# 3D Medical Segmentation - Setup and Data EDA

Environment-aware setup for 3D medical image segmentation. Works on both Google Colab and Linux environments.

**Features:**
- Automatic environment detection (Colab vs Linux)
- Environment-appropriate dataset paths
- Existing results detection and management
- GPU/CPU fallback support

In [None]:
# If running in Colab, mount Drive
try:
    from google.colab import drive  # type: ignore
    drive.mount('/content/drive')
    IN_COLAB = True
except Exception:
    IN_COLAB = False
print('IN_COLAB =', IN_COLAB)

In [None]:
# Install dependencies (environment-aware)
import os, sys, subprocess
from pathlib import Path

# Check if we're in Colab
if 'google.colab' in str(get_ipython()):
    # Colab-specific setup
    repo_url = 'https://github.com/Thabhelo/3d_medical_segemntation.git'
    drive_root = '/content/drive/MyDrive'
    repo_dir = f'{drive_root}/3d_medical_segmentation'
    
    if not os.path.exists(repo_dir):
        subprocess.run(['git', 'clone', repo_url, repo_dir], check=True)
    if repo_dir not in sys.path:
        sys.path.append(repo_dir)
    
    # Pin compatible binary stack to avoid numpy/ABI mismatch
    subprocess.run(['python', '-m', 'pip', 'install', '-q', '-U', 'pip'], check=True)
    subprocess.run(['python', '-m', 'pip', 'install', '-q', '--force-reinstall', 'numpy==1.26.4'], check=True)
    subprocess.run(['python', '-m', 'pip', 'install', '-q', 'scipy>=1.12,<1.14', 'torch==2.3.0', 'torchvision==0.18.0', 'monai[all]==1.3.0'], check=True)
    subprocess.run(['python', '-m', 'pip', 'install', '-q', '-e', repo_dir], check=True)
    print('Colab dependencies prepared.')
else:
    # Linux/local environment setup
    current_dir = Path.cwd()
    if current_dir.name == '3d_medical_segemntation':
        # We're in the project directory
        if 'src' not in sys.path:
            sys.path.append('src')
        print('Using local project directory.')
    else:
        # Try to find the project in Downloads
        downloads_path = Path.home() / 'Downloads' / '3d_medical_segmentation'
        if downloads_path.exists():
            os.chdir(downloads_path)
            if 'src' not in sys.path:
                sys.path.append('src')
            print(f'Using project from Downloads: {downloads_path}')
        else:
            print('Project directory not found.

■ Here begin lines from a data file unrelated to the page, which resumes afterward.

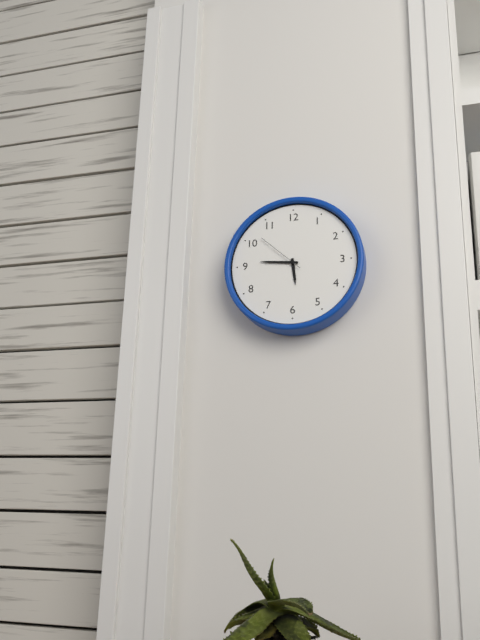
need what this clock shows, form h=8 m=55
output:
h=5 m=46
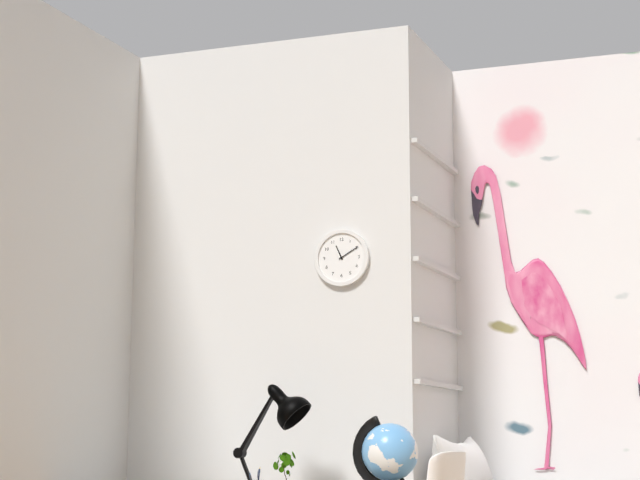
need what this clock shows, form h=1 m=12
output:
h=11 m=10
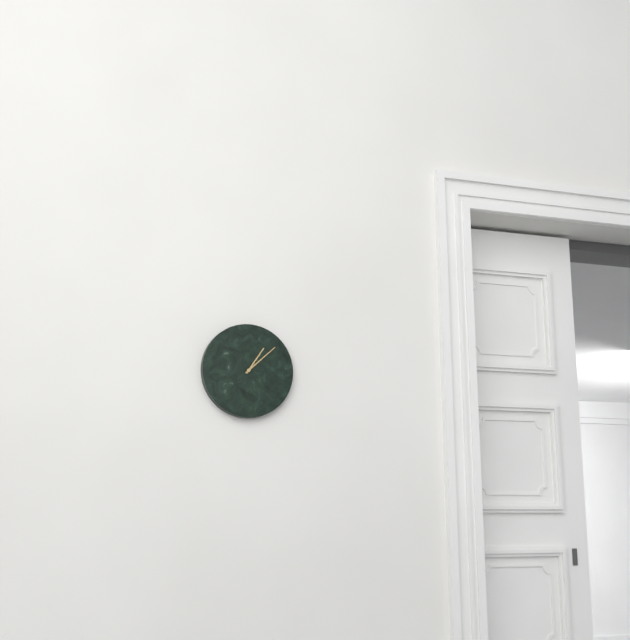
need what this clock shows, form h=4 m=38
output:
h=1 m=8
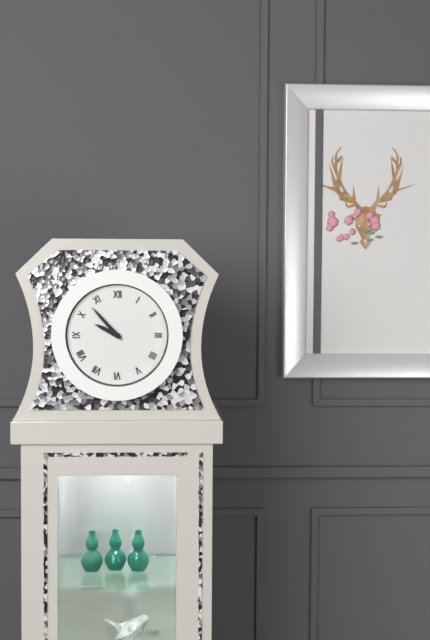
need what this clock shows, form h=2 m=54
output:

Please ensure the project is in Downloads/3d_medical_segmentation/')
    
    # Check if dependencies are available
    try:
        import torch
        import monai
        print('Dependencies already available.')
    except ImportError:
        print('Installing dependencies...')
        subprocess.run(['pip', 'install', '-r', 'requirements.txt'], check=True)
        print('Dependencies installed.')

In [None]:
# Set paths (environment-aware with runtime detection)
import os
import sys
from pathlib import Path

# Add src to path for runtime utilities
if 'src' not in sys.path:
    sys.path.append('src')

from src.utils.runtime import get_runtime_info, get_dataset_root, get_output_root

# Get runtime information
runtime_info = get_runtime_info()
print("Runtime Environment:")
for key, value in runtime_info.items():
    print(f"  {key}: {value}")
print()

# Use environment-appropriate paths
data_root = get_dataset_root()
project_root = Path.cwd()  # Current working directory

print('data_root:', data_root)
print('project_root:', project_root)

In [None]:
# Quick EDA: list datasets and sample files
import os
name_synonyms = {
    'BraTS': ['BraTS', 'brats', 'BRATS', 'BraTS2021'],
    'MSD': ['MSD', 'MSD_Liver', 'Task03_Liver'],
    'TotalSegmentator': ['TotalSegmentator']
}

print("Dataset Analysis:")
print("=" * 50)

for canonical, options in name_synonyms.items():
    p = None
    for opt in options:
        candidate = data_root / opt
        if candidate.exists():
            p = candidate
            break
    
    print(f"\nDataset: {canonical}")
    print(f"  Path: {p if p else (data_root / options[0])}")
    
    if p and p.exists():
        print(f"  Status: ✓ Found")
        # Count files
        file_count = 0
        for root, dirs, files in os.walk(p):
            file_count += len(files)
            if file_count <= 10:  # Show first few files
                print(f"    {root}")
                for f in files[:3]:
                    print(f"      - {f}")
        print(f"  Total files: {file_count}")
    else:
        if is_colab():
            print("  Status: ✗ MISSING - Please sync to Google Drive")
        else:
            print("  Status: ✗ MISSING - Please download to ~/Downloads/datasets/")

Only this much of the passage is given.